Seguindo o entendimento jurisprudencial, contudo, a multa diária imposta à entidade autárquica deve sofrer redução para 1/30 (um trinta avos) da RMI.

Agravo de instrumento parcialmente provido."

(TRF 3ª Região, 8ª Turma, AI - AGRAVO DE INSTRUMENTO, 5008272-72.2020.4.03.0000, Rel. Desembargador Federal DAVID DINIZ DANTAS, julgado em 20/10/2020, e - DJF3 Judicial 1 DATA: 22/10/2020)

Dessa forma, cabível a imposição de astreintes ao INSS, assim como a dilação do prazo para 30 dias para o cumprimento judicial e a redução do valor da multa diária fixada para 1/30 do valor do benefício.

Posto isso, dou parcial provimento à apelação, para fixar os critérios de incidência do prazo para cumprimento da tutela antecipada deferida e multa diária, nos termos da fundamentação, supra.

É o voto.

 

 

THEREZINHA CAZERTA

Desembargadora Federal Relatora



E M E N T A

 

PREVIDENCIÁRIO. APOSENTADORIA POR INVALIDEZ. AUXÍLIO-DOENÇA. ASTREINTES. OBRIGAÇÃO DE FAZER PELO INSS. MULTA DIÁRIA CORRESPONDENTE A 1/30 DO VALOR DO BENEFÍCIO. ATENDIMENTO AOS FINS DA IMPOSIÇÃO DA MULTA.  

- A imposição da multa diária como meio coercitivo para o cumprimento de obrigação de fazer tem respaldo nos arts. 536, § 1.º, e 537 do Código de Processo Civil.

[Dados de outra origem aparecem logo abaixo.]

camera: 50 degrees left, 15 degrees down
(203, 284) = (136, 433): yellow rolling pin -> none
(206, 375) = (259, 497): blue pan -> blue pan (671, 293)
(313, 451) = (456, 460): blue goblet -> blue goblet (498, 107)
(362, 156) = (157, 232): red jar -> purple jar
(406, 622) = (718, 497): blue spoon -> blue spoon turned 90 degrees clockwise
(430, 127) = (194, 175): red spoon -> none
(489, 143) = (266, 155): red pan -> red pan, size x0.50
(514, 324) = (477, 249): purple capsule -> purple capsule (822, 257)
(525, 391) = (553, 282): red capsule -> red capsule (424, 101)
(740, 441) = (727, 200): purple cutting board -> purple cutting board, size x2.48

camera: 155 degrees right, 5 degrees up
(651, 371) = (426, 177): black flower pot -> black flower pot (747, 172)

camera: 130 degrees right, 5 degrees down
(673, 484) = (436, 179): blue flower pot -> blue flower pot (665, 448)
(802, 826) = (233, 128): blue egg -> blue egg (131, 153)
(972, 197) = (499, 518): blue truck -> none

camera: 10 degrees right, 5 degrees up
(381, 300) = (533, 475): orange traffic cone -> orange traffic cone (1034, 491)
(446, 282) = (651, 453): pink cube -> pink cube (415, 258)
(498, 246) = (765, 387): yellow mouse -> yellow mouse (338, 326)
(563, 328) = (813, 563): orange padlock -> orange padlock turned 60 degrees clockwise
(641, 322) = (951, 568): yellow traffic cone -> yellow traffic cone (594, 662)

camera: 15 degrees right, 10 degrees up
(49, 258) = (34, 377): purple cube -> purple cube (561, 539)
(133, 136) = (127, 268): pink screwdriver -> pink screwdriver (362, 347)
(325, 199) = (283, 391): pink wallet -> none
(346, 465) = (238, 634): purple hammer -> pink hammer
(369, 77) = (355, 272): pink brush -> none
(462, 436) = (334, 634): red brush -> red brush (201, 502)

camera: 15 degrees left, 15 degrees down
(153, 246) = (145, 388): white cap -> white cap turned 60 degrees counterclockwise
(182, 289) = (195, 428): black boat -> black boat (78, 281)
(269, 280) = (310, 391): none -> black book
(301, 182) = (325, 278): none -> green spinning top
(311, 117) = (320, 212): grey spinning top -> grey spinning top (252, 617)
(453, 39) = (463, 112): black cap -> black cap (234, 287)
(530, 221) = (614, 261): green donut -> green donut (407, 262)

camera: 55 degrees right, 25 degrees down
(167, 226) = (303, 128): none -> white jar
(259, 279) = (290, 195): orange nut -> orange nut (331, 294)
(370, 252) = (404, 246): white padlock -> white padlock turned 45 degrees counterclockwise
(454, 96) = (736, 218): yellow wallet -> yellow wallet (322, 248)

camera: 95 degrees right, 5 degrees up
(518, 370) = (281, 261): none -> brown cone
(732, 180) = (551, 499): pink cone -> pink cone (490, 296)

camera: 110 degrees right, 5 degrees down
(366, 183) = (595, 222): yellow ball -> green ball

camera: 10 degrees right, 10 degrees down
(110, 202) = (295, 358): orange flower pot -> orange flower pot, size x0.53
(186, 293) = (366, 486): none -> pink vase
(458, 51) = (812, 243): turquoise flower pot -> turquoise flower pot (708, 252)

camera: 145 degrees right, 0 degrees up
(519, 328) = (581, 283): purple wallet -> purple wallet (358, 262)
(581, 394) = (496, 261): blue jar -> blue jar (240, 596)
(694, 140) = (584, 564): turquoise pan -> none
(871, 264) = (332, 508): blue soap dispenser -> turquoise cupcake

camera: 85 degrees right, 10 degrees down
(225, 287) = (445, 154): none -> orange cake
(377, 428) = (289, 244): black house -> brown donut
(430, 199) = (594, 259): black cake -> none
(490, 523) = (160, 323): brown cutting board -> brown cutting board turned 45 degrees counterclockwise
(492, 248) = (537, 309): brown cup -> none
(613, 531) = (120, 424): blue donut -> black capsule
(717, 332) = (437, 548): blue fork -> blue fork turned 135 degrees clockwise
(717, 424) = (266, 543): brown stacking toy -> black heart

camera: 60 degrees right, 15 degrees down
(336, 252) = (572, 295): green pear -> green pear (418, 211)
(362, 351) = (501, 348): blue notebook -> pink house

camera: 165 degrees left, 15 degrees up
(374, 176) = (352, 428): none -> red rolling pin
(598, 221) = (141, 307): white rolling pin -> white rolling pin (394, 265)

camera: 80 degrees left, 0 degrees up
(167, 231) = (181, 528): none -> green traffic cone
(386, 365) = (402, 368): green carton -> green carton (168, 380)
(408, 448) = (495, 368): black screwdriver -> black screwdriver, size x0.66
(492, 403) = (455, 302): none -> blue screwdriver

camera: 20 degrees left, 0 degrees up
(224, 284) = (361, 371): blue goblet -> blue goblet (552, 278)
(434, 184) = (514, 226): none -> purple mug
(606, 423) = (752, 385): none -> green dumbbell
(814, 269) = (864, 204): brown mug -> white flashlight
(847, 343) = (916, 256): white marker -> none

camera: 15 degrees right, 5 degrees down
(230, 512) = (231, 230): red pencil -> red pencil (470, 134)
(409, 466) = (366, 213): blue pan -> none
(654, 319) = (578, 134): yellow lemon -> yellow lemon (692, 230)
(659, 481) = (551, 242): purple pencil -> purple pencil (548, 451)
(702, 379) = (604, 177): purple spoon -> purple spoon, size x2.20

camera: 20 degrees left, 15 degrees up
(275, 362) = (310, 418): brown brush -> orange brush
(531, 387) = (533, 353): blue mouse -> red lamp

- A jurisprudência também afirmou a possibilidade de cobrança de astreintes do INSS.

- Esta 8.ª Turma entende que a multa diária na proporção de 1/30 do benefício atende tanto a intimidação do devedor para a força cogente das decisões judiciais quanto a relação de proporcionalidade com o interesse a ser protegido pela prestação da obrigação principal.

 


  ACÓRDÃO

Vistos e relatados estes autos em que são partes as acima indicadas, a Oitava Turma, por unanimidade, decidiu dar parcial provimento à apelação, para fixar os critérios de incidência do prazo para cumprimento da tutela antecipada deferida e multa diária, nos termos do relatório e voto que ficam fazendo parte integrante do presente julgado.